**EXTRACTED TEXT:**
--------------------------------------------------
Isabella [National Mah Jongg League Scholar] was born and raised in Puyallup, Washington. She graduated from Pacific Lutheran University, Tacoma, with a BS in Biological Sciences with minors in Chemistry and Business Administration. Her motivation to pursue cancer research stems from her own health struggles, which sparked a strong interest in human health and biology from an early age. Over time, that interest has evolved into a deep intellectual curiosity about the molecular mechanisms of cancer. During her undergraduate studies, she had the opportunity to work as a summer intern in the laboratory of Christina M. Termini, PhD, where she investigated how inhibiting isoprenoid production impacts hematopoietic stem cell (HSC) maintenance, expansion, and survival. Her ultimate goal is to contribute meaningfully to improving patient outcomes by developing safe, accessible, and effective cancer treatments. Outside the lab, she enjoys being outdoors, cooking, dancing, and spending quality time with her family. 

Many cancers develop when crucial “cellular machinery” malfunctions. One component of this machinery is the ring ATPase, which harnesses the energy from ATP to perform essential tasks such as maintaining protein homeostasis and ensuring genome stability—processes vital for preventing uncontrolled cell growth. Understanding precisely how these complex human ring ATPases operate and coordinate their actions remains a significant challenge. Dr. Xu’s [HHMI Fellow] research focuses on a mechanically similar, yet structurally simpler, ring ATPase found in the φ29 bacteriophage. By filming high-resolution “movies” of this viral ring ATPase in action using advanced single-molecule techniques, Dr. Xu aims to uncover the fundamental principles of its mechanochemical cycle. This will reveal, step-by-step, how it converts chemical energy into the precise mechanical forces and coordinated movements required to stabilize DNA. This work is relevant to a range of cancers where cellular ring ATPases are dysregulated, and the insights gained could pave the way for novel therapeutic strategies targeting these essential molecular machines. Dr. Xu received his PhD from Vrije Universiteit, Amsterdam, his MS from the University of Chinese Academy of Sciences, Beijing, and his BS from Northeast Agriculture University, Harbin.

Genetic disturbances can disrupt normal cellular programs, promote unrestricted proliferation (i.e., tumor growth), and expose vulnerabilities that can be targeted therapeutically. However, how cells dynamically respond to such changes over time remains incompletely understood. Dr. Torre will use cutting-edge genetic tools, such as CRISPR and single-cell RNA sequencing, to study the precise sequence of molecular events triggered upon silencing of key regulators of cell identity and proliferation in human cells. By combining single-cell data with advanced statistical modeling, this work will reveal how gene perturbations dynamically alter cellular networks and drive survival or cell death, thus helping inform the development of novel cancer treatments. Dr. Torre received his PhD from the Icahn School of Medicine at Mount Sinai, New York, and his BS from the University of Trieste, Trieste.
--------------------------------------------------
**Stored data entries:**
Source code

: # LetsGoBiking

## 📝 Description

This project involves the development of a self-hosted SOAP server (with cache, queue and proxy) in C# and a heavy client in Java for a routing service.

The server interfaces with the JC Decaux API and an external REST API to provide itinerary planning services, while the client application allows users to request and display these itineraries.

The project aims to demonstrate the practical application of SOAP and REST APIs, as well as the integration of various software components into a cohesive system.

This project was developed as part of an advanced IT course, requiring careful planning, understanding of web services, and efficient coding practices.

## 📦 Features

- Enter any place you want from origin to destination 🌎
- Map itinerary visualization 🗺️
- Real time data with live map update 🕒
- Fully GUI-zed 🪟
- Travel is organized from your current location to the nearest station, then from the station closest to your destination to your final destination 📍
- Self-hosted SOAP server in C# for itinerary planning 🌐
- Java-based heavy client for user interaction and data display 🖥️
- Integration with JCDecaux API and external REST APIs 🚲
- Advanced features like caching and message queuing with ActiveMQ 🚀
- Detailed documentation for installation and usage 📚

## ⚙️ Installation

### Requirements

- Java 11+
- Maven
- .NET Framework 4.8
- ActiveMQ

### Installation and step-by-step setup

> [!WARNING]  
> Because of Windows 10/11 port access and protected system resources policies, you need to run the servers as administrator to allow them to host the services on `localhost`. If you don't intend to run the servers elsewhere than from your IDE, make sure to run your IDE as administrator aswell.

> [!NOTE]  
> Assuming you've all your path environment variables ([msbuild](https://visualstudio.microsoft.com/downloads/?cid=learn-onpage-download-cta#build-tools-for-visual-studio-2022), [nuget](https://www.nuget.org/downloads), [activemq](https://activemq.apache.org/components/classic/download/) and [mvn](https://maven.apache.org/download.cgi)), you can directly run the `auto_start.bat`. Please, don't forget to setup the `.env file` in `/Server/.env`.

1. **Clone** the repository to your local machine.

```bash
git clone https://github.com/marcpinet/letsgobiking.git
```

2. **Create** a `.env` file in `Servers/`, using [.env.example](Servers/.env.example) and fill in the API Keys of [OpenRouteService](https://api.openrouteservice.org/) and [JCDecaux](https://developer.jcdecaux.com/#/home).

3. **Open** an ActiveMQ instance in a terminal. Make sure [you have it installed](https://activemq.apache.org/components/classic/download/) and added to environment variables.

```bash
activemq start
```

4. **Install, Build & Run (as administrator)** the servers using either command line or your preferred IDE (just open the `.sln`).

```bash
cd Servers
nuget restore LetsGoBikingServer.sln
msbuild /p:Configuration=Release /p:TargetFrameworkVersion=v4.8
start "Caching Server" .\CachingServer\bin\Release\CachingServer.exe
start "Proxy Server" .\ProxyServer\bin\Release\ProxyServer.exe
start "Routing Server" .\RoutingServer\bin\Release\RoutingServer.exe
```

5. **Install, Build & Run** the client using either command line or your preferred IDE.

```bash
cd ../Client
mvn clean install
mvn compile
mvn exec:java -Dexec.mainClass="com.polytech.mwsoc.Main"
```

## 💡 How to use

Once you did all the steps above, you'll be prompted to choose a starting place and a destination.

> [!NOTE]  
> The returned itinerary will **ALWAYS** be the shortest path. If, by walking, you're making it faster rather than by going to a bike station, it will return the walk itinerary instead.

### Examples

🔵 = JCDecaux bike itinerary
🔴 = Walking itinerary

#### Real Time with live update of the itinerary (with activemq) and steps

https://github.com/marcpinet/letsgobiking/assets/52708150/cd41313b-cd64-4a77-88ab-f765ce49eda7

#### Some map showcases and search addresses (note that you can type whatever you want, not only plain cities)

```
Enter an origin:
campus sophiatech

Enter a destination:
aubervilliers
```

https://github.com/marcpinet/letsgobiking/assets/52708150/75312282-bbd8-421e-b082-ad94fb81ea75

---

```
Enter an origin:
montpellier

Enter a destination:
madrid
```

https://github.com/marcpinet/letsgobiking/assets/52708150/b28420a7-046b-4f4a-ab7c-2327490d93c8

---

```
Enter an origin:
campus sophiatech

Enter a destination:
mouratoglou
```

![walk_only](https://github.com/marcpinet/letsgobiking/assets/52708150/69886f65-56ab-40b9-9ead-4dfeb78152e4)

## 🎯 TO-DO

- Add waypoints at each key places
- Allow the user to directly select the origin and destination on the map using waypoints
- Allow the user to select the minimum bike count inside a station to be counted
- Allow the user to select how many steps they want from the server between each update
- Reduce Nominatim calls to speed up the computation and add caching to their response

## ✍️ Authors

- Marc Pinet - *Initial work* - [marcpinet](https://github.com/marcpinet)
--------------------------------------------------
**WORK REQUEST:**
Do the following statements agree with the researcher profiles? Answer yes or no for each and quote the deciding words. 1. Isabella earned a BS in Biological Sciences from Pacific Lutheran University. 2. Dr. Xu's research focuses on a ring ATPase found in human cells. 3. Dr. Torre received his PhD from the University of Trieste.

**WRITTEN SOLUTION:**
1. Yes: "She graduated from Pacific Lutheran University, Tacoma, with a BS in Biological Sciences"
2. No: "a mechanically similar, yet structurally simpler, ring ATPase found in the φ29 bacteriophage"
3. No: "Dr. Torre received his PhD from the Icahn School of Medicine at Mount Sinai, New York, and his BS from the University of Trieste, Trieste."